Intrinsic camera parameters
____

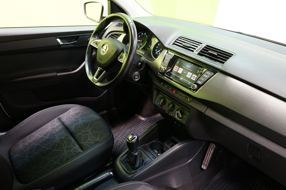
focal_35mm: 29
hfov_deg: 63.7
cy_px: 95
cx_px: 143
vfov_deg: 45.0
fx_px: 230
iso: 1600
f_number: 3.5
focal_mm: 29
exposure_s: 1/30
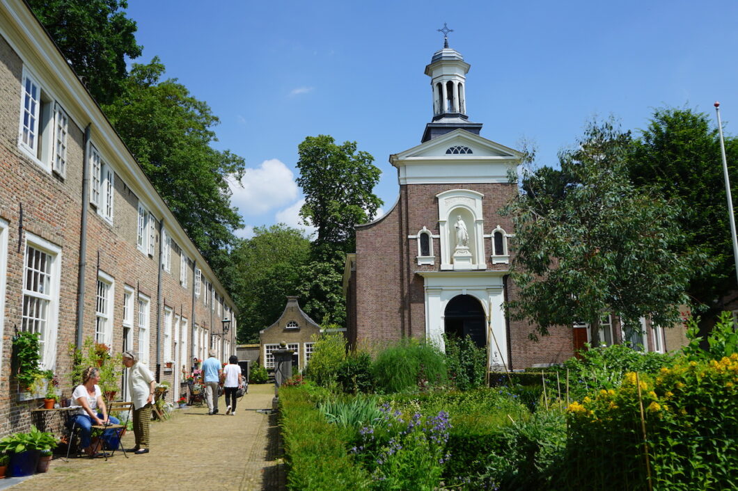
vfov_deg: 41.1
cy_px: 246
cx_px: 369
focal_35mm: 32
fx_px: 656
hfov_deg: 58.7
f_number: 11
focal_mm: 32
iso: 100
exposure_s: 1/160
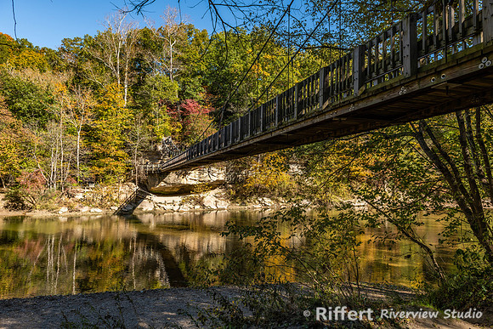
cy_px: 164
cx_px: 246
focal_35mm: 24
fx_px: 329
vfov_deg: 53.2
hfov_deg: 73.7
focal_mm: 24
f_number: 8
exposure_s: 1/160
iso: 160
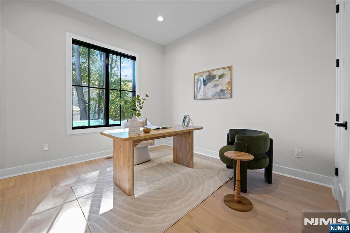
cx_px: 175
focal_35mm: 14
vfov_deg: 81.2
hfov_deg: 104.3
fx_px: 136
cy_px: 116
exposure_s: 1/2.5
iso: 80
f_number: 8
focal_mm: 14
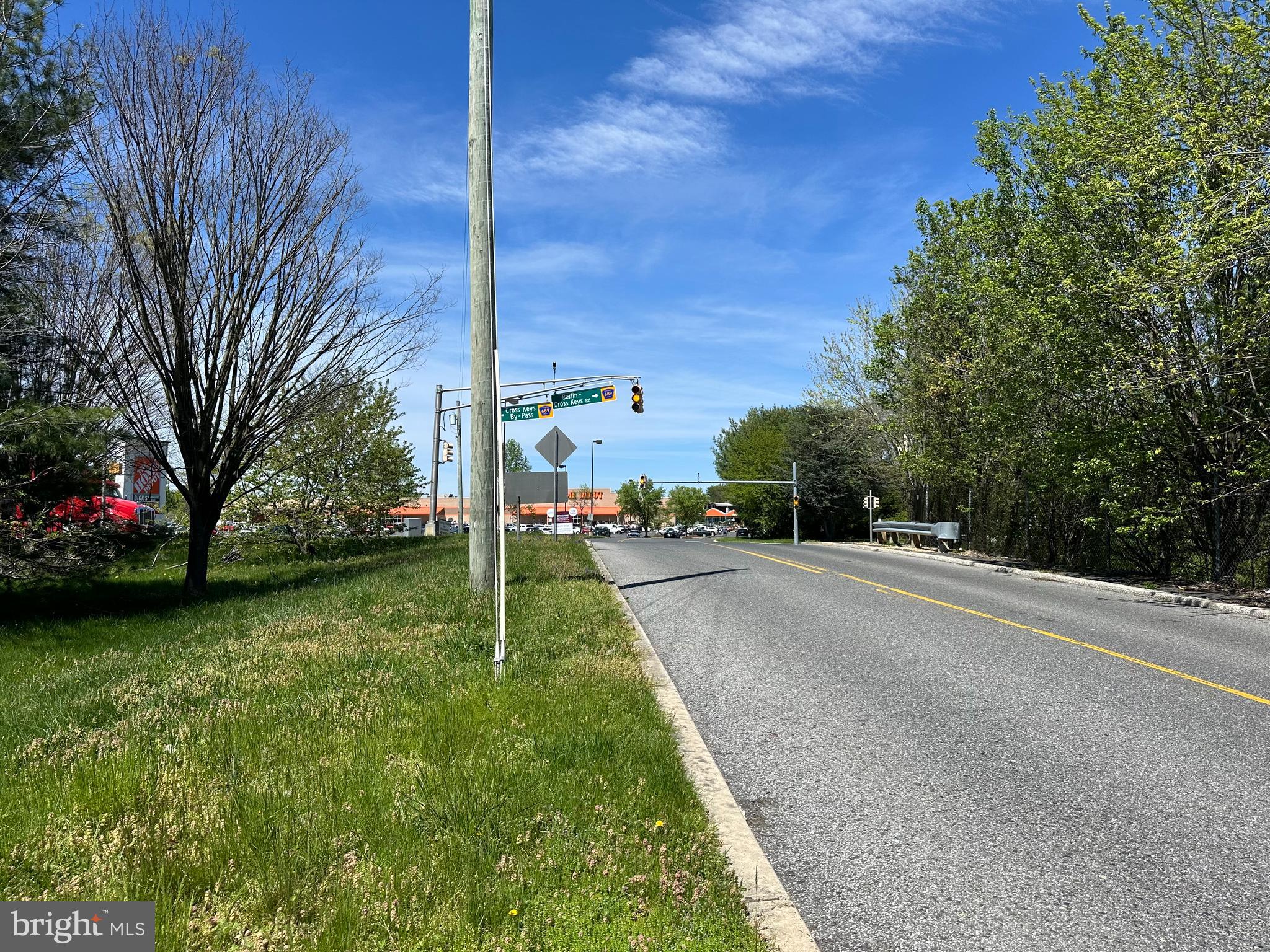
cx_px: 635
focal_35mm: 24
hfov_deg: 71.6
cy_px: 476
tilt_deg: +4.6
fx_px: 881
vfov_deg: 56.8
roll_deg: +0.1
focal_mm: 6.86
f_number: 1.78
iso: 80
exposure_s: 1/4545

____

§ WHAT THE TASK ASKS
Copy each line of the records above exactly as written. Do not carry over any picture.

§ ANSWER SPACE
focal_35mm: 29
hfov_deg: 63.7
cy_px: 95
cx_px: 143
vfov_deg: 45.0
fx_px: 230
iso: 1600
f_number: 3.5
focal_mm: 29
exposure_s: 1/30
vfov_deg: 41.1
cy_px: 246
cx_px: 369
focal_35mm: 32
fx_px: 656
hfov_deg: 58.7
f_number: 11
focal_mm: 32
iso: 100
exposure_s: 1/160
cy_px: 164
cx_px: 246
focal_35mm: 24
fx_px: 329
vfov_deg: 53.2
hfov_deg: 73.7
focal_mm: 24
f_number: 8
exposure_s: 1/160
iso: 160
cx_px: 175
focal_35mm: 14
vfov_deg: 81.2
hfov_deg: 104.3
fx_px: 136
cy_px: 116
exposure_s: 1/2.5
iso: 80
f_number: 8
focal_mm: 14
cx_px: 635
focal_35mm: 24
hfov_deg: 71.6
cy_px: 476
tilt_deg: +4.6
fx_px: 881
vfov_deg: 56.8
roll_deg: +0.1
focal_mm: 6.86
f_number: 1.78
iso: 80
exposure_s: 1/4545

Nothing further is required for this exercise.